> **Task description**
Copy out the records from the first line through the line containing "anymore. Please find", both included, and swap "importer" for "distributor" while keeping all else the same.

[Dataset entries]
--- --- ---

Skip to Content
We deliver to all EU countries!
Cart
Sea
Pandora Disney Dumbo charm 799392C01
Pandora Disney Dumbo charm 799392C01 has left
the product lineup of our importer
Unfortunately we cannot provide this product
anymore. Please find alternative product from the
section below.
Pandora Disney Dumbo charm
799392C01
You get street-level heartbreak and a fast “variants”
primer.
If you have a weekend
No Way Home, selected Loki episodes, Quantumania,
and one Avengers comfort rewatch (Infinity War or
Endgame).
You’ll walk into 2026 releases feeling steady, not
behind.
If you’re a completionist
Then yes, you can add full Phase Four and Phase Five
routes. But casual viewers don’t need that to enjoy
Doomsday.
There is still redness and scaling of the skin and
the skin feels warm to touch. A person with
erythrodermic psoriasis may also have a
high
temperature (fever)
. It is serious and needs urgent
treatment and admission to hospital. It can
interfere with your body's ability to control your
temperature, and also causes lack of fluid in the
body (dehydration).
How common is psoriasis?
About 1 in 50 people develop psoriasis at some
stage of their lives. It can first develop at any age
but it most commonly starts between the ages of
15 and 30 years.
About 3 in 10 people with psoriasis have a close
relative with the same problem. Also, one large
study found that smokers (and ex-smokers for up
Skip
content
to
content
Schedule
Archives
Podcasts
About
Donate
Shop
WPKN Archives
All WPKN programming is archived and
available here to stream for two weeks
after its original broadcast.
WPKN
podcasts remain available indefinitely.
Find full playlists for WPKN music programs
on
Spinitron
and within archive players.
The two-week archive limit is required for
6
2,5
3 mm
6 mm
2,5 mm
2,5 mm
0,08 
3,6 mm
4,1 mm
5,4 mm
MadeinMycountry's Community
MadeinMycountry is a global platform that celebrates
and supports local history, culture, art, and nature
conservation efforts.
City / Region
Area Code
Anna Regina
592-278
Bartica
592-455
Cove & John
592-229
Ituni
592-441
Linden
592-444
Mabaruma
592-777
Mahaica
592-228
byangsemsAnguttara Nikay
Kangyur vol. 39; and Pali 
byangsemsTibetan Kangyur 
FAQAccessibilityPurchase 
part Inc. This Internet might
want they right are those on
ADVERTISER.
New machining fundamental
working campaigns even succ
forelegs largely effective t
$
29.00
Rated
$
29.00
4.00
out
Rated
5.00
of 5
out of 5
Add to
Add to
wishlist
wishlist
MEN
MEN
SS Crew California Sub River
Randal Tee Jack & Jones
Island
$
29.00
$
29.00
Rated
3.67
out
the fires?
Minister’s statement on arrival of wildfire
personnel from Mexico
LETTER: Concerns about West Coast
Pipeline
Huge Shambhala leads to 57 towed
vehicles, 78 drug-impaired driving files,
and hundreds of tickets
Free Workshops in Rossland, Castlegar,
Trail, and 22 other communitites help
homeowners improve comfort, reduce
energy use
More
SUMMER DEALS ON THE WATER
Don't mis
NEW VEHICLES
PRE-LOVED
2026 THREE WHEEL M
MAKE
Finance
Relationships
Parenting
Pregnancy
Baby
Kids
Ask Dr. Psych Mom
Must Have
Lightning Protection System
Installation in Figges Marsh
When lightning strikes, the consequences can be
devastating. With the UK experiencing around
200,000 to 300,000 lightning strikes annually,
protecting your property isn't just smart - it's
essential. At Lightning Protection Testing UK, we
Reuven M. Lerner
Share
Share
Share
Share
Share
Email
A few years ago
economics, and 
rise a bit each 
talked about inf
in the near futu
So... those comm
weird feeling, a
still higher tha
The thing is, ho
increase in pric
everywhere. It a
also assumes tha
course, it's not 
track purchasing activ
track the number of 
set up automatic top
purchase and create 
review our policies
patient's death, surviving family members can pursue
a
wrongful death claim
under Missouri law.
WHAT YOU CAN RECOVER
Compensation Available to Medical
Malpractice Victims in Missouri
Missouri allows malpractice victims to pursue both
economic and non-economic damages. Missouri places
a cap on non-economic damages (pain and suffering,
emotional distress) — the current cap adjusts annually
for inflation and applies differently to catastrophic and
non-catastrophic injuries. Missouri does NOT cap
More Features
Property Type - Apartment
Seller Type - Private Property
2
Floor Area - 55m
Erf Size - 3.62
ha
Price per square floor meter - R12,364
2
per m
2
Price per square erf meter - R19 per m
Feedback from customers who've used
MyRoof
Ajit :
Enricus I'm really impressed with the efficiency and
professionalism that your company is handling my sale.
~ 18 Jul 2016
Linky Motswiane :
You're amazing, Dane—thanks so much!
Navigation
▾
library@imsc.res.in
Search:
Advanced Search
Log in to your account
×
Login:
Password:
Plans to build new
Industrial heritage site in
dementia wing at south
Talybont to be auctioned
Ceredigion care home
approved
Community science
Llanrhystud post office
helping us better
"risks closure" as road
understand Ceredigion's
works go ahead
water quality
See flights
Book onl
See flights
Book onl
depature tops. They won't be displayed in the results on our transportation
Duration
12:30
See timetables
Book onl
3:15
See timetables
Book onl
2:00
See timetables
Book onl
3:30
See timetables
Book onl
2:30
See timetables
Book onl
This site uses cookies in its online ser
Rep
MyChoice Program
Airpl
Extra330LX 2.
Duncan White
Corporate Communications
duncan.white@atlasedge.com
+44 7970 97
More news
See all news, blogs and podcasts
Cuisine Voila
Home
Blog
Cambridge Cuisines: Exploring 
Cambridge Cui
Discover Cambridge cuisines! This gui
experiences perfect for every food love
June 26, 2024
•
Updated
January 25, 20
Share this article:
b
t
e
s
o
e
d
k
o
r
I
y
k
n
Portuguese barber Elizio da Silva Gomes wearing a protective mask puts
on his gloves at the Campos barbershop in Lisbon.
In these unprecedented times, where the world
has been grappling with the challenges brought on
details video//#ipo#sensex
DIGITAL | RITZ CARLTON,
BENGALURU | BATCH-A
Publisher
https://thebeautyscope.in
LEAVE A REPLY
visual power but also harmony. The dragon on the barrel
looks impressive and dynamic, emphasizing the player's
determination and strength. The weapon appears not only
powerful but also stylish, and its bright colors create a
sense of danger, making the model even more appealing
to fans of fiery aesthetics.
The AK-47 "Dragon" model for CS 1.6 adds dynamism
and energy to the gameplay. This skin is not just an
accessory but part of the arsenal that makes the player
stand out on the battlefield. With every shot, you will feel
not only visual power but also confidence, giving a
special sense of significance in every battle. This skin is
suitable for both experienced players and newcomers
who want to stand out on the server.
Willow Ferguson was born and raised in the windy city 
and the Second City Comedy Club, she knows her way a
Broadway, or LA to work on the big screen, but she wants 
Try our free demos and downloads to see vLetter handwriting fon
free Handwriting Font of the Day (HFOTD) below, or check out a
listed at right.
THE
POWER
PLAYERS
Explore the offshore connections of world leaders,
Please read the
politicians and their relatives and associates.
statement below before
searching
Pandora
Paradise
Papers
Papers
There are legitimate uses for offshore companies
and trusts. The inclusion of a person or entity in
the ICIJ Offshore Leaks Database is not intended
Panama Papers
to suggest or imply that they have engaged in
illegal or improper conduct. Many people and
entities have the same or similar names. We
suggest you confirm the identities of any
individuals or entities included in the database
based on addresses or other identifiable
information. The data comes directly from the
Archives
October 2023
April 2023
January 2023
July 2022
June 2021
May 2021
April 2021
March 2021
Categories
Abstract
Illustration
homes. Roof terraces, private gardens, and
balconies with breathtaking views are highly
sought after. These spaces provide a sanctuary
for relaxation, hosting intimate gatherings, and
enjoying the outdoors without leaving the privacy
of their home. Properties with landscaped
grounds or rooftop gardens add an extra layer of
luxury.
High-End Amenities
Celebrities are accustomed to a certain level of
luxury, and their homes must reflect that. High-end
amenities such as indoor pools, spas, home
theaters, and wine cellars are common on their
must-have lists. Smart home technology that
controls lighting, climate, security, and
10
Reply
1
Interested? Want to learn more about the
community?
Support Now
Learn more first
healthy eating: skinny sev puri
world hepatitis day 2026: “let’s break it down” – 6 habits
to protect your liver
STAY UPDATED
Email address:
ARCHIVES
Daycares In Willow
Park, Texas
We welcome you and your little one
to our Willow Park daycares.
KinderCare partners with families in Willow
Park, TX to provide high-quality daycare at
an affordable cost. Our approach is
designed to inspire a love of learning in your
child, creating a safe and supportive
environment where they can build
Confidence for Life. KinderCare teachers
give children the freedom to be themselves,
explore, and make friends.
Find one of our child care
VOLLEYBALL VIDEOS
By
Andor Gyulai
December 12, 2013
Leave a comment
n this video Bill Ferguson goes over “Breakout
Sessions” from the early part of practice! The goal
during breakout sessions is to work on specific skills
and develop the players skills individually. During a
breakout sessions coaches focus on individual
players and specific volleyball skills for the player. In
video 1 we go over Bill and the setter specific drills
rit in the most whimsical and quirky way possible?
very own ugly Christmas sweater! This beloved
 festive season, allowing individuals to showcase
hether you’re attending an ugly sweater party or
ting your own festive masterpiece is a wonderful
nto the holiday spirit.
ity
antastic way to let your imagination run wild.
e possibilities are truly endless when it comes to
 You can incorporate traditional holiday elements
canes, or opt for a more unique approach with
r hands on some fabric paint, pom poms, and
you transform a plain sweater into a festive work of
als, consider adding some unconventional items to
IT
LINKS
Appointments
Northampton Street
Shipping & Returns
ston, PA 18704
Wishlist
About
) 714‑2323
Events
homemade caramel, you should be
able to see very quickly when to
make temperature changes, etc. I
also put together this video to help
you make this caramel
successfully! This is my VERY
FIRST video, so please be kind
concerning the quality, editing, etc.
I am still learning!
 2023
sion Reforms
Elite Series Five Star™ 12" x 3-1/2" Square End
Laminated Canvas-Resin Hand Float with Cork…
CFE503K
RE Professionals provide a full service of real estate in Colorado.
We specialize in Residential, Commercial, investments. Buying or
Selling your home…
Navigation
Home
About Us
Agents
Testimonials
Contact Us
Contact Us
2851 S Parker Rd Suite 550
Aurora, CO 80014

--- --- ---

> **Final answer**
Skip to Content
We deliver to all EU countries!
Cart
Sea
Pandora Disney Dumbo charm 799392C01
Pandora Disney Dumbo charm 799392C01 has left
the product lineup of our distributor
Unfortunately we cannot provide this product
anymore. Please find alternative product from the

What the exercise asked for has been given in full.